“Exposing the Exodus”
The God Who Sees Us (Chapter 3 Verses 6-9)
Moses reaction is one of fear, he is afraid to look at God (v6c). Prior to this he gazed in wonder at the bush, now, he is awed, he covers his face in godly fear. If you contrast this deep respect with our modern day presumptuousness it will tell you much. Many, if not all of our churches in the West have lost that aura of fear. An attitude has been developed and embraced that God somehow is our old Buddy. There is in some quarters it must be said an ungodly irreverence, even indecency. It is an awful thing when our nation is led by godless people, who have no fear of God and lead the nation into the pit of destruction. But when there is no fear of God in his own church, it is very serious. Our attitude and behaviour in the presence of God is extremely important. God is holy, he is in heaven, we are on earth and sinful. There is a way for sinners to respond to a holy God, it is seen here in Moses (v6). Perhaps if the preaching and teaching of the holy standards of God contained in his law were more of an emphasis, a right and proper, healthy, holy fear of the Lord would be caught (Ecclesiastes 12:13; Job 28:28).

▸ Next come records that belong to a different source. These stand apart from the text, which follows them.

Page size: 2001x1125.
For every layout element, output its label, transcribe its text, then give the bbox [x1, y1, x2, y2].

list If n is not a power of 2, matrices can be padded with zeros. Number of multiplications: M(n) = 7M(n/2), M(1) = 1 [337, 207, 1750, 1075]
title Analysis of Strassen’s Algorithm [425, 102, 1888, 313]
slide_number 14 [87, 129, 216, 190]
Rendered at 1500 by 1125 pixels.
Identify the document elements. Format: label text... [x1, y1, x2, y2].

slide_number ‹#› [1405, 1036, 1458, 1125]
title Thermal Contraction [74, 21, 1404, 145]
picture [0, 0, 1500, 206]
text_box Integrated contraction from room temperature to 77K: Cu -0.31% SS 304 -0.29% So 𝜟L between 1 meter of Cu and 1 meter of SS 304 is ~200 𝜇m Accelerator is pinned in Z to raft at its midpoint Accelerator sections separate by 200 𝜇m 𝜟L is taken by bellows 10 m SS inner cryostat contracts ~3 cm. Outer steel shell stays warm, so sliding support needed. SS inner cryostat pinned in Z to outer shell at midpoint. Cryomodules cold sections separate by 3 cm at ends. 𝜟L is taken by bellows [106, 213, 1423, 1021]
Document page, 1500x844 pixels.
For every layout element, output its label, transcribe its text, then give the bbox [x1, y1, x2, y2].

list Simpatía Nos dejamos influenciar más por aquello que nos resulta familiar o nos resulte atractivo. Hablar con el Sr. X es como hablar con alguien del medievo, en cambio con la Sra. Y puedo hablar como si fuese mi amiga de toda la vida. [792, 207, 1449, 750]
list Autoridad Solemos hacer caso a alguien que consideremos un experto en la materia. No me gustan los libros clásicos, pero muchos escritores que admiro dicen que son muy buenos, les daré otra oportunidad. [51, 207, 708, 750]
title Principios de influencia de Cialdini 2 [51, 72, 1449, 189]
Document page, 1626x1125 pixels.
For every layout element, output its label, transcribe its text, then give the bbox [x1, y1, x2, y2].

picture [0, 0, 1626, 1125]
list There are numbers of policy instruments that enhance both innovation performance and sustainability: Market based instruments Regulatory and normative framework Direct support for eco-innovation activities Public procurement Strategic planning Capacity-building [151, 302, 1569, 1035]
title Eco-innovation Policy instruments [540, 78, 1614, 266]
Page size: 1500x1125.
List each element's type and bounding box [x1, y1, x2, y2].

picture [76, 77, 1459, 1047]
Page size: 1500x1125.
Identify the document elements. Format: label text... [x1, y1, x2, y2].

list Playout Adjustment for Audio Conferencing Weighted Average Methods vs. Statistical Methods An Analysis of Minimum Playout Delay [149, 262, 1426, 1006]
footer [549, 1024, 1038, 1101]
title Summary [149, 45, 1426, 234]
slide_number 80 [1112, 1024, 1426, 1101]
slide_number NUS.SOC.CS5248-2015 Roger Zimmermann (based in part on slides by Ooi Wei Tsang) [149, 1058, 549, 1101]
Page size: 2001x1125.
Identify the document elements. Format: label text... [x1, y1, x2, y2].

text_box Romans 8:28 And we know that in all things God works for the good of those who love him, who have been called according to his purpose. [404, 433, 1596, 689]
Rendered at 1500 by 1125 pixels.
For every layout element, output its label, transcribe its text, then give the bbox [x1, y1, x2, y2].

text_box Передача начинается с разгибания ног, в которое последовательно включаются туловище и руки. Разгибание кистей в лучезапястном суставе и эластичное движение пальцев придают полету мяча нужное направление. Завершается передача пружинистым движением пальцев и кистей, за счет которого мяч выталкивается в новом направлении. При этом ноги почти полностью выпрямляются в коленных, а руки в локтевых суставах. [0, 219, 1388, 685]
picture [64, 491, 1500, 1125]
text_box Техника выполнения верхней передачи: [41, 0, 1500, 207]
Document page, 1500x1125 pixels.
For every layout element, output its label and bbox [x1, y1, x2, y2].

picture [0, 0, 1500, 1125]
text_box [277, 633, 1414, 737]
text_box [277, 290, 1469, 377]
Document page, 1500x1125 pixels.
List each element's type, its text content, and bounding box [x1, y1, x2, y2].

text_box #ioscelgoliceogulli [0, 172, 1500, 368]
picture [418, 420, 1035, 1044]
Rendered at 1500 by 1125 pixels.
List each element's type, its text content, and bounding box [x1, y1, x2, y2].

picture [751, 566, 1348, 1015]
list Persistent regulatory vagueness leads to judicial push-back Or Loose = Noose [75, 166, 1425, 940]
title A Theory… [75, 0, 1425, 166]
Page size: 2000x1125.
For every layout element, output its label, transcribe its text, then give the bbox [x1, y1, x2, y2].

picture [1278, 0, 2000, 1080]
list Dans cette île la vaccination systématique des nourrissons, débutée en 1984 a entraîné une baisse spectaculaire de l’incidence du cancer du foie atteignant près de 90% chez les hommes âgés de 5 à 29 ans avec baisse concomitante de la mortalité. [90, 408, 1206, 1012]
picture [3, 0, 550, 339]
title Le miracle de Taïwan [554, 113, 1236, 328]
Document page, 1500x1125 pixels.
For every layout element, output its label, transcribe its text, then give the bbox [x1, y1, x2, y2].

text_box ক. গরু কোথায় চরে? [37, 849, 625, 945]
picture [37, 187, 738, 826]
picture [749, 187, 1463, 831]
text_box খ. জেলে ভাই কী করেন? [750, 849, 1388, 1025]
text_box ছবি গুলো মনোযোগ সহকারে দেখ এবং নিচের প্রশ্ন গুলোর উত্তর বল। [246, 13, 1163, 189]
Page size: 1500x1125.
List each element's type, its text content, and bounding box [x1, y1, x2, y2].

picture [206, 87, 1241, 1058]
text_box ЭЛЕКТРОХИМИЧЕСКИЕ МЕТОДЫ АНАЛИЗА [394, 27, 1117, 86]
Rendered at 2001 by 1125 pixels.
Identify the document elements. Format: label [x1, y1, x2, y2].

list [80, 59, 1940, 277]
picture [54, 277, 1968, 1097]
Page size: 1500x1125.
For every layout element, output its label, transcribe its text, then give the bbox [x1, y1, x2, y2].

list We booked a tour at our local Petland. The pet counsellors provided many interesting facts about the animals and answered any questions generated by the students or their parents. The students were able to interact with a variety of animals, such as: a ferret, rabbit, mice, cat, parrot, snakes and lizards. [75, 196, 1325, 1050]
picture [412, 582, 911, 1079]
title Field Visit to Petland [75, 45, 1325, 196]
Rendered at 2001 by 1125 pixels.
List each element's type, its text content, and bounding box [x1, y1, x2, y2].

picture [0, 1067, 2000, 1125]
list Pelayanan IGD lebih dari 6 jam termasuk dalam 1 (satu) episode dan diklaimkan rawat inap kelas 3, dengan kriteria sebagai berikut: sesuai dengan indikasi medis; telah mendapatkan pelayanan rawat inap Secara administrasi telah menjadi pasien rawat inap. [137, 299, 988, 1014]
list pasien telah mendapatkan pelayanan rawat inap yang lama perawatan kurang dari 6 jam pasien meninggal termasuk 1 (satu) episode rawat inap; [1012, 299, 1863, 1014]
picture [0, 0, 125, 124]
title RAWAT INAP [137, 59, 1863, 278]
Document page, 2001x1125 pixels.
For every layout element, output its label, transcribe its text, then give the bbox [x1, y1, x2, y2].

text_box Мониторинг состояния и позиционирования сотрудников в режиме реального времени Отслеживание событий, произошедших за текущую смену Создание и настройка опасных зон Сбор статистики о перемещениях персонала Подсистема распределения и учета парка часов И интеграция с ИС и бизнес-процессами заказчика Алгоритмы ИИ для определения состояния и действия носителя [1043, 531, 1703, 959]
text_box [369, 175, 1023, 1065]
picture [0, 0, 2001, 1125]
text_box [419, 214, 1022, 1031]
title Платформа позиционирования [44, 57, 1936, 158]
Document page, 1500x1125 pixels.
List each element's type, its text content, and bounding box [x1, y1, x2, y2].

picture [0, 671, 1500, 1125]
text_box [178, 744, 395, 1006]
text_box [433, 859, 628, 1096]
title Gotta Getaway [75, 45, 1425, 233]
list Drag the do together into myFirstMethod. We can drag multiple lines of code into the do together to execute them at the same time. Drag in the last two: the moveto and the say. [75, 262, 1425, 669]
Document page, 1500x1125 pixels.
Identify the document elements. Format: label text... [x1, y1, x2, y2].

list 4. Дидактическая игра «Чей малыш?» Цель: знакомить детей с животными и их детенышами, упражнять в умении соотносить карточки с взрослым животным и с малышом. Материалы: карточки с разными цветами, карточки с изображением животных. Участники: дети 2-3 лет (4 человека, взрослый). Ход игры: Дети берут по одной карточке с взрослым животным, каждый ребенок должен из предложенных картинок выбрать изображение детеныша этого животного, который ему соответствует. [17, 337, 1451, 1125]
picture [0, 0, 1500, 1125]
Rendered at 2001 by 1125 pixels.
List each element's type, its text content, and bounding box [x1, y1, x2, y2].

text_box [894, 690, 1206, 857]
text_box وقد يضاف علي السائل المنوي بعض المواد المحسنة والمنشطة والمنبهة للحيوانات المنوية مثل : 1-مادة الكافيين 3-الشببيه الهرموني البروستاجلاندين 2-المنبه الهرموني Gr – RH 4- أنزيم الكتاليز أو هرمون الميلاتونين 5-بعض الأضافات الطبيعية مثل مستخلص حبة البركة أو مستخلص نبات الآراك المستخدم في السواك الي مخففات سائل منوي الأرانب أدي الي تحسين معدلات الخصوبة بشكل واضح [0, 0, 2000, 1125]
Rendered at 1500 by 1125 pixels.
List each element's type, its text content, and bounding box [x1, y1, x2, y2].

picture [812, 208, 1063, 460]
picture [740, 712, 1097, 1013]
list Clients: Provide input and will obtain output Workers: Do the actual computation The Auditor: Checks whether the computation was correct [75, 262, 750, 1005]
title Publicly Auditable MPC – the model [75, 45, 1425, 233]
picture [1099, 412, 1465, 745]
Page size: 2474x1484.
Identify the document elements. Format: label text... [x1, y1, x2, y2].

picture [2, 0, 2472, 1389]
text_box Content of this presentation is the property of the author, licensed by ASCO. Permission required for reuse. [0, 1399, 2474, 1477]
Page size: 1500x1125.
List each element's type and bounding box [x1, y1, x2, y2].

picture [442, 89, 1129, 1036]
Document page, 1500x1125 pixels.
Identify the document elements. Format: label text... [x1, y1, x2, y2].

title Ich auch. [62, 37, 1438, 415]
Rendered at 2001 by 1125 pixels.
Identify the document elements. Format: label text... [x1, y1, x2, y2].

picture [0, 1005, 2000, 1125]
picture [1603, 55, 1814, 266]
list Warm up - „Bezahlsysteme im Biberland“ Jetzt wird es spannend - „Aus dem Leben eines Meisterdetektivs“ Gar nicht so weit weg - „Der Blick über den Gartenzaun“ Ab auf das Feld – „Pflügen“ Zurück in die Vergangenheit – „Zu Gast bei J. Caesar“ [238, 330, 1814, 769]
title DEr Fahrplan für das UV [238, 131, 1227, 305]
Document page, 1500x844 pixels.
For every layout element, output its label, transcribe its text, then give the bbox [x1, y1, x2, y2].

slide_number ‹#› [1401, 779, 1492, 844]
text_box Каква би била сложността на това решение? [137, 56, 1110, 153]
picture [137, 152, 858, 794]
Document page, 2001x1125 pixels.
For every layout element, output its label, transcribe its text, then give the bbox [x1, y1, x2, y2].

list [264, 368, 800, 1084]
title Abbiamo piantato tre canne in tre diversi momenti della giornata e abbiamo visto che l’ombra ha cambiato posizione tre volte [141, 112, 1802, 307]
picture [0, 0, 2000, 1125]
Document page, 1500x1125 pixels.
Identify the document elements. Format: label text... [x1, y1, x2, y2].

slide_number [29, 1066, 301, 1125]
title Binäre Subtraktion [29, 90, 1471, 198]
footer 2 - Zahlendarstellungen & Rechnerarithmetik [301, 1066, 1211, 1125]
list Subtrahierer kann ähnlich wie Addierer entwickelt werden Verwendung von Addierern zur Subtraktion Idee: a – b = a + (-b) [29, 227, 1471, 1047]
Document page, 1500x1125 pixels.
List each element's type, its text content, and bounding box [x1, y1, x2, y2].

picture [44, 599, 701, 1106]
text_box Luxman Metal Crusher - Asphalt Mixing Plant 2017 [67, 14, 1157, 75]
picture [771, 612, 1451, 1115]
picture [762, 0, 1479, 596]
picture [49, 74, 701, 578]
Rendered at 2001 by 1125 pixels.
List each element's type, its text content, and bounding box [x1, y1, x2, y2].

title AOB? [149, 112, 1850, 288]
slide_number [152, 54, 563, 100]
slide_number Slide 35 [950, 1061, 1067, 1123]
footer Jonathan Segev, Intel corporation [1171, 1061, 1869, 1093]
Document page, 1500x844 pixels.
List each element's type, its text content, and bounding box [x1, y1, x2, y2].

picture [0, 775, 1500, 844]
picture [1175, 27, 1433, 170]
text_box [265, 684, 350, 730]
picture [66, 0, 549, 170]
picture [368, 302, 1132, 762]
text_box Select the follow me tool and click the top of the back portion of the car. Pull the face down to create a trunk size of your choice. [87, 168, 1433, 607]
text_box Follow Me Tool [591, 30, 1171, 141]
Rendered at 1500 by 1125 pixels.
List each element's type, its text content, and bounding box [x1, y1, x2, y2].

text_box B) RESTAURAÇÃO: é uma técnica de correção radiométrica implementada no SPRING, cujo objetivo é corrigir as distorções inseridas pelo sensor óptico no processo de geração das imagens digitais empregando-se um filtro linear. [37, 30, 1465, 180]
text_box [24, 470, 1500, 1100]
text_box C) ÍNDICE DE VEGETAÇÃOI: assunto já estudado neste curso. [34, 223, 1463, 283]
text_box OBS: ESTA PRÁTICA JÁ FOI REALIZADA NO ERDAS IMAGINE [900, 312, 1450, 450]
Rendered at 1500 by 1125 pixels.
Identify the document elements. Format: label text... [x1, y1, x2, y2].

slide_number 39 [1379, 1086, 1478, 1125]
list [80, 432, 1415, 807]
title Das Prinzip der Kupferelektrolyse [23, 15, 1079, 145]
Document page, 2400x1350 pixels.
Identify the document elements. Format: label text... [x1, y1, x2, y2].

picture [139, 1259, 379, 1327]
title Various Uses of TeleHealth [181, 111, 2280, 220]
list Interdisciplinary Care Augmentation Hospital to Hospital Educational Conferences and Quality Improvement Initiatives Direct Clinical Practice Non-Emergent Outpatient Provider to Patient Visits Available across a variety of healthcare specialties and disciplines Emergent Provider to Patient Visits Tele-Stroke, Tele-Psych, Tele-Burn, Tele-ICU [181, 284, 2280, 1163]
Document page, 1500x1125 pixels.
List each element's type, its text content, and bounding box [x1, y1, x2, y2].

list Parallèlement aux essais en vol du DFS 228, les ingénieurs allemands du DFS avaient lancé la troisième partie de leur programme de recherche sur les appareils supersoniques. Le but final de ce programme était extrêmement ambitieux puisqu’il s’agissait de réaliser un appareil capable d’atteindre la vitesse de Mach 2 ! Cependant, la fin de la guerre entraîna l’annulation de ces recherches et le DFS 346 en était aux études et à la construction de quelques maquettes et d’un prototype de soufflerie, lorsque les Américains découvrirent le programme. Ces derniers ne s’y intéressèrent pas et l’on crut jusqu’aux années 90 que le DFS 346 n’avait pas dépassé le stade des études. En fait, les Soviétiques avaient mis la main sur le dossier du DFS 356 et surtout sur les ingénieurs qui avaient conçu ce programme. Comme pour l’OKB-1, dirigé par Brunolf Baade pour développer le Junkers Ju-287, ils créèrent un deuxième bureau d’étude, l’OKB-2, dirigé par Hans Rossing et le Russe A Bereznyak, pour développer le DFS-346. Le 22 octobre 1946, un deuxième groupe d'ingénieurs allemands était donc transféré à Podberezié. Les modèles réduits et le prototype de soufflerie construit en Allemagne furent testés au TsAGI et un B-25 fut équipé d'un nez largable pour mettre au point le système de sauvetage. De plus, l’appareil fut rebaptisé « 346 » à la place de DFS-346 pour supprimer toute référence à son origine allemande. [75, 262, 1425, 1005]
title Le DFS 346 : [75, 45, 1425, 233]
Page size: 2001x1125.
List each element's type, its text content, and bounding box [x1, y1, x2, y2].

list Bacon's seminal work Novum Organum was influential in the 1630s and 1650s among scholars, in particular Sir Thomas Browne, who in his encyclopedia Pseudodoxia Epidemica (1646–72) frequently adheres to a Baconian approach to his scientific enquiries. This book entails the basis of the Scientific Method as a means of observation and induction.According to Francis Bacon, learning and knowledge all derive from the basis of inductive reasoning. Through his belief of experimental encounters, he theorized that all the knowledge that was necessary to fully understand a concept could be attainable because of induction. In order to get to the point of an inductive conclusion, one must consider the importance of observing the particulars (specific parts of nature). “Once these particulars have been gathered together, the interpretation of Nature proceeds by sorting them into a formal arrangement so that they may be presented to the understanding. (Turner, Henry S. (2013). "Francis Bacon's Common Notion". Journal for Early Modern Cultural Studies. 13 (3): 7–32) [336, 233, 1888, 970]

But God intervenes (vv7-9). This, for Moses, is the beginning of a long intimate relationship, but it is from this place of intimacy, of presence that Moses will go out and minister to others. He is brought here to this place for a purpose, for God to bare his soul, so to speak, revealing his plan to his servant. God has seen the plight of his people (v7), and he is going to deliver them (v8). It is also a wonder and a comfort that our God sees (v7). That he is totally and accurately aware of our every situation. For some, those who do not know him in a saving and loving relationship, that is a scary thought no doubt. But for his elect it is a great comfort (Psalm 121:4). He sees our difficulties, our afflictions, he hears our cry. There is tender compassion, a divine throb of tender care in this encounter. All those days Moses had been on the run, through the desert in Midian, God had been there, seeing, knowing. In all the sufferings of God’s people in all ages, it is the same, he is never ignorant, or indifferent. He says, “I know.” It is well for us to know and remember this, especially in times of distress. He is our God and he sees, knows and cares.